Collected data
###
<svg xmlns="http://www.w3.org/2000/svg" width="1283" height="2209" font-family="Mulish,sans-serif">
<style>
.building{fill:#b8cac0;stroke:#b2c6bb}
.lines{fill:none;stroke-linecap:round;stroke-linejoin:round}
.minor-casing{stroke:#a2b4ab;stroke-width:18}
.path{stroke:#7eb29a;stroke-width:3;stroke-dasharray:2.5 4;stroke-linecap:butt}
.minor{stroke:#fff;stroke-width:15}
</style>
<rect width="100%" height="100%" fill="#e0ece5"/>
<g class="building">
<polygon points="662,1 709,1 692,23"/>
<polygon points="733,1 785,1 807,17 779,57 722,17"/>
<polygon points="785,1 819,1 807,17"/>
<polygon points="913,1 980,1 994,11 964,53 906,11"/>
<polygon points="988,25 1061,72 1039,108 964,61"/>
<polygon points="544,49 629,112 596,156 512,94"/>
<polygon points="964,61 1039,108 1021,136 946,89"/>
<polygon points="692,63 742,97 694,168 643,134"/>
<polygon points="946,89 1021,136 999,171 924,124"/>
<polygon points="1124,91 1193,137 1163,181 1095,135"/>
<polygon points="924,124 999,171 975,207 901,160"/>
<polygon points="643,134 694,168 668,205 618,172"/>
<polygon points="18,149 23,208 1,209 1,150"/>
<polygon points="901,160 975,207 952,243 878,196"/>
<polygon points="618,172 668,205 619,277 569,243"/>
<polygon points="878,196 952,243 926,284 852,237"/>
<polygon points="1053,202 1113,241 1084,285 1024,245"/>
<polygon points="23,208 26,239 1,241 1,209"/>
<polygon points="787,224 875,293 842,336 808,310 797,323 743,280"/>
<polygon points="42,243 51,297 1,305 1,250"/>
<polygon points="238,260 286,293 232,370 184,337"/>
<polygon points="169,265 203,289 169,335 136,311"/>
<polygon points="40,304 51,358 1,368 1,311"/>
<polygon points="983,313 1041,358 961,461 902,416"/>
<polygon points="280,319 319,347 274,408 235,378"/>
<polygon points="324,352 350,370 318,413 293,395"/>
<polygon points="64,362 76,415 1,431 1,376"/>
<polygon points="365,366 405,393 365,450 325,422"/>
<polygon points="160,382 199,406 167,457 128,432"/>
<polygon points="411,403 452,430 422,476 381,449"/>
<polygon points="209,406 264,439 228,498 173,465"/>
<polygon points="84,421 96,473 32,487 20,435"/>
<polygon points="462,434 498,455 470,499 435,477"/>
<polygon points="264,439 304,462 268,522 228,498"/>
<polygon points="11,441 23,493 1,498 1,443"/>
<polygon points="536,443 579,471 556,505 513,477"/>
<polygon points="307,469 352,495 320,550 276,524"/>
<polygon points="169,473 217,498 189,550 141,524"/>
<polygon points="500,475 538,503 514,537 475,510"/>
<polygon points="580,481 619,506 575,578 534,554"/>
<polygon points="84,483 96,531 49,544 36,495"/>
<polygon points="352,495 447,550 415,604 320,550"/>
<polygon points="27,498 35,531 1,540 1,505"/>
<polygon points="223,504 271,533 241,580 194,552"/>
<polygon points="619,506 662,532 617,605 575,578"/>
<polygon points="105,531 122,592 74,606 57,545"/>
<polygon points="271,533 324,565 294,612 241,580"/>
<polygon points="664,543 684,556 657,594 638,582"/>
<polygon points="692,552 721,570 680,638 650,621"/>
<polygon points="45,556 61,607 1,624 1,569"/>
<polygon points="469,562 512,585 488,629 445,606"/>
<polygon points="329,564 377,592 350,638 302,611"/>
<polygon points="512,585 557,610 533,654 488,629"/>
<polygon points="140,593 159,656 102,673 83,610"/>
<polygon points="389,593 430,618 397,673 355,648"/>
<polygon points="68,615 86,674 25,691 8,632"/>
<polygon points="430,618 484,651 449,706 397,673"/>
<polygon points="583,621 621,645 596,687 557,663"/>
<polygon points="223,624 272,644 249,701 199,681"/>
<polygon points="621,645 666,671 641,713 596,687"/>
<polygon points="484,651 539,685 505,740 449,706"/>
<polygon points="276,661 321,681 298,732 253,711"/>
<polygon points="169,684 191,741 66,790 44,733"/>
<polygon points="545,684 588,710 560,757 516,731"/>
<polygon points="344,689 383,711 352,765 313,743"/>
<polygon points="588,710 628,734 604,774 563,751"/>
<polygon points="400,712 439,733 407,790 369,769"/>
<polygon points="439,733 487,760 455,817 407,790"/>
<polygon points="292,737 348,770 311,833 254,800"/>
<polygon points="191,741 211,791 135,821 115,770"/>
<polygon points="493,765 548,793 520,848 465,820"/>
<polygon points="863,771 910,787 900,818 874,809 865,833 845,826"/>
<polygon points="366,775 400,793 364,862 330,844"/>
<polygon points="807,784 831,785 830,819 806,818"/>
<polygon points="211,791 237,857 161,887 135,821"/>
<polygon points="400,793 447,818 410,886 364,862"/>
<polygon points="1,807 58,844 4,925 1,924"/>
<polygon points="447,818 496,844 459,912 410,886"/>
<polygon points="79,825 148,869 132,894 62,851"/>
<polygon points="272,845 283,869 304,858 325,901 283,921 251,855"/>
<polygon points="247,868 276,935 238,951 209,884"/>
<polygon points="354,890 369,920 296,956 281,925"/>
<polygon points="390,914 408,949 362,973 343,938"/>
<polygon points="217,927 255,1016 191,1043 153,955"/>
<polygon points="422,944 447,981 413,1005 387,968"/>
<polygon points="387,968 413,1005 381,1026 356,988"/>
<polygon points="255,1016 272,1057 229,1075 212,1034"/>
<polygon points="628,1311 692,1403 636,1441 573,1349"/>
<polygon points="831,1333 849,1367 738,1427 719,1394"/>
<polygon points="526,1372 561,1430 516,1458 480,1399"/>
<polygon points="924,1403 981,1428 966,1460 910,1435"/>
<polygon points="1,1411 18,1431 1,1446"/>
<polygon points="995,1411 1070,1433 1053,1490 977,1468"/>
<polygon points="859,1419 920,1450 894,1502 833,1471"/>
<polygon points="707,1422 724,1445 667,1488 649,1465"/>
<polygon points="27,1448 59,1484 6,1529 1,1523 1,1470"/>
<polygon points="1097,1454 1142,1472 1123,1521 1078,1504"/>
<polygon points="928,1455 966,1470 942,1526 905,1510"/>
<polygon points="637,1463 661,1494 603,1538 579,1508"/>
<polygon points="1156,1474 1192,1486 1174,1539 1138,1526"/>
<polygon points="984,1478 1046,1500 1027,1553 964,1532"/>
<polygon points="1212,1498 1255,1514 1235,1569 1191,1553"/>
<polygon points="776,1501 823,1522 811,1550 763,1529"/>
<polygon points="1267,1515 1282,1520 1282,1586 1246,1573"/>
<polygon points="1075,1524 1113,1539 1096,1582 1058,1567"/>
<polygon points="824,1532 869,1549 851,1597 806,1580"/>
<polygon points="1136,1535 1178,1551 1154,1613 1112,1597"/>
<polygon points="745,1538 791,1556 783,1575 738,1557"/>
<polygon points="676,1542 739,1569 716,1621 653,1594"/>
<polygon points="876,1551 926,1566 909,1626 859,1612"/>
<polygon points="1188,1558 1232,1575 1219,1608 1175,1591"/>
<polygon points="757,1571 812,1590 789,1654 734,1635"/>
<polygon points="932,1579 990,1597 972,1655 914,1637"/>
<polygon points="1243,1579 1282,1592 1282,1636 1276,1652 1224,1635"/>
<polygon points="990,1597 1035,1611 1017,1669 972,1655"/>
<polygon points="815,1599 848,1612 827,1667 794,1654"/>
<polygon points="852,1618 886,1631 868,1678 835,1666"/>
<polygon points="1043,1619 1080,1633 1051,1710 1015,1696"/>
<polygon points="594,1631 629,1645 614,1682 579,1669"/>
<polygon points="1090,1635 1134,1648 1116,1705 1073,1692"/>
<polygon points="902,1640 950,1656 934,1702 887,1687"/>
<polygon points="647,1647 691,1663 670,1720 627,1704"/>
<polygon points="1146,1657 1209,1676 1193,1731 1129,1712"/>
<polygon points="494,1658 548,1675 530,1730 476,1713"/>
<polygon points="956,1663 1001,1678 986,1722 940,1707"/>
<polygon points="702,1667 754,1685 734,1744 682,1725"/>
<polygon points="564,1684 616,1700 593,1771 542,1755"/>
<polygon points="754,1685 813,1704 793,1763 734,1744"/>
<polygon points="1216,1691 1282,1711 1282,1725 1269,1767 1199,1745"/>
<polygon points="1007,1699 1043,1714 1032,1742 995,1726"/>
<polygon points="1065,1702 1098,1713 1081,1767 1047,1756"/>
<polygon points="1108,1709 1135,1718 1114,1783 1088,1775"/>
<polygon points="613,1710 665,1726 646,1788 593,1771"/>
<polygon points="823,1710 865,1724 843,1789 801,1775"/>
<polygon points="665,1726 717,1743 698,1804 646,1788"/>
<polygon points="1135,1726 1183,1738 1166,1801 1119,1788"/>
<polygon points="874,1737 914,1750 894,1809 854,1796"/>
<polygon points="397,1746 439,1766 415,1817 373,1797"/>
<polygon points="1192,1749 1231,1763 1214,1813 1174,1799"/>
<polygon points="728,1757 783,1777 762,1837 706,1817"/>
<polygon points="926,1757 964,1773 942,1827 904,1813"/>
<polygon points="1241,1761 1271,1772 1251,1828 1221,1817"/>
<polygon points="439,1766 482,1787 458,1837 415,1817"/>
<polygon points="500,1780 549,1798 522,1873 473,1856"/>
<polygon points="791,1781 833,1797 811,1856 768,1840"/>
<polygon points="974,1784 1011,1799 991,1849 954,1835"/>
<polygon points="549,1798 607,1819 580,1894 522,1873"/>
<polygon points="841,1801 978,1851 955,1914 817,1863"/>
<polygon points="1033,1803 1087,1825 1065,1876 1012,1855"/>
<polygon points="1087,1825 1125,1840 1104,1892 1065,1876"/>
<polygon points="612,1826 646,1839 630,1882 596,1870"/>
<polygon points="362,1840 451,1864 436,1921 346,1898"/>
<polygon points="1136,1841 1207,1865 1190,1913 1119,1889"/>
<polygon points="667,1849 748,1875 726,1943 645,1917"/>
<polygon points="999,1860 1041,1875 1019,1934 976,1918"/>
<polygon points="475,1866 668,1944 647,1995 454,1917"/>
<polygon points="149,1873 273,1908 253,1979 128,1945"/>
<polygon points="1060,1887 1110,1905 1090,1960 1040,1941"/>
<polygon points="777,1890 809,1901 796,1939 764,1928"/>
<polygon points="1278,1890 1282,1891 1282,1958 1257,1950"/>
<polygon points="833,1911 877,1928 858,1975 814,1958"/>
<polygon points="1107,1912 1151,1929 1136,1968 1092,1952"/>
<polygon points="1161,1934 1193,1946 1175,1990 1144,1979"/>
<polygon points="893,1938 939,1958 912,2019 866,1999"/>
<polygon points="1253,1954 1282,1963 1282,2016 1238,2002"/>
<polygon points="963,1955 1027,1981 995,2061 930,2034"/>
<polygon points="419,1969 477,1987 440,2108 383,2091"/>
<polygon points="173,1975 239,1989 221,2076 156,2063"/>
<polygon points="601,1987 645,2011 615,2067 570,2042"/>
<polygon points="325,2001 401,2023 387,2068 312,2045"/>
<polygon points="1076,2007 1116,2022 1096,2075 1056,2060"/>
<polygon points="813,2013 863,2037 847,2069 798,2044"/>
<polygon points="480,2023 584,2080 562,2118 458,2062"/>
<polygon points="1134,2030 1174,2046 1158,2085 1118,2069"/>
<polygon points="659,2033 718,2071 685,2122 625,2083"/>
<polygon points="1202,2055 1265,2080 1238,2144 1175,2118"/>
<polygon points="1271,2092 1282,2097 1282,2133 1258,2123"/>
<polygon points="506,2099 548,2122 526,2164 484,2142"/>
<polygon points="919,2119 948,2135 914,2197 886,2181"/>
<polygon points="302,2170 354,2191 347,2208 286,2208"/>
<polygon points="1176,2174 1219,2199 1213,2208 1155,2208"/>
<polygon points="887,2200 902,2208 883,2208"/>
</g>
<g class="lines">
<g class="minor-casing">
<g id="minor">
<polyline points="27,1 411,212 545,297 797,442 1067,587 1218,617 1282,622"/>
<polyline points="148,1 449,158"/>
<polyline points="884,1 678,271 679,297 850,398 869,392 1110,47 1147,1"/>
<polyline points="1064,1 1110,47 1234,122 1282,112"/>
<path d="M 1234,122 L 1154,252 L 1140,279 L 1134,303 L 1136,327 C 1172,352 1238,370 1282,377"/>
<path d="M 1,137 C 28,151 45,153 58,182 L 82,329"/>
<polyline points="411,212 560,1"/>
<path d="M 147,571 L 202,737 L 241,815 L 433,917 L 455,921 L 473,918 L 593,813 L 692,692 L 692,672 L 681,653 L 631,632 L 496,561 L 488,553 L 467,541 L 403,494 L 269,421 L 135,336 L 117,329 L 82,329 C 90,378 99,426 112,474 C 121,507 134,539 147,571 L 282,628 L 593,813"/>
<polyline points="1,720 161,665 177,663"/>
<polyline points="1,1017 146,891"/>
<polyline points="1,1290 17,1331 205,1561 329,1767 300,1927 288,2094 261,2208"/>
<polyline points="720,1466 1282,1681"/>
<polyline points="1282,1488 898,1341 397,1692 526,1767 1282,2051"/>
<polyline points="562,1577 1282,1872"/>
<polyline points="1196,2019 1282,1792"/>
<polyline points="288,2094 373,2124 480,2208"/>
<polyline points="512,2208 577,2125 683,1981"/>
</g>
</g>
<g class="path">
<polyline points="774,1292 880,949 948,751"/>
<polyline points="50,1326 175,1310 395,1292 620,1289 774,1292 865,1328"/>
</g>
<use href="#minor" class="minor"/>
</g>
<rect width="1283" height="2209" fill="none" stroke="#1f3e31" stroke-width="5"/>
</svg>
###
From the records, determine the number of lines holding the word "linecap", and state that number only.

Solution to this task ▸ 2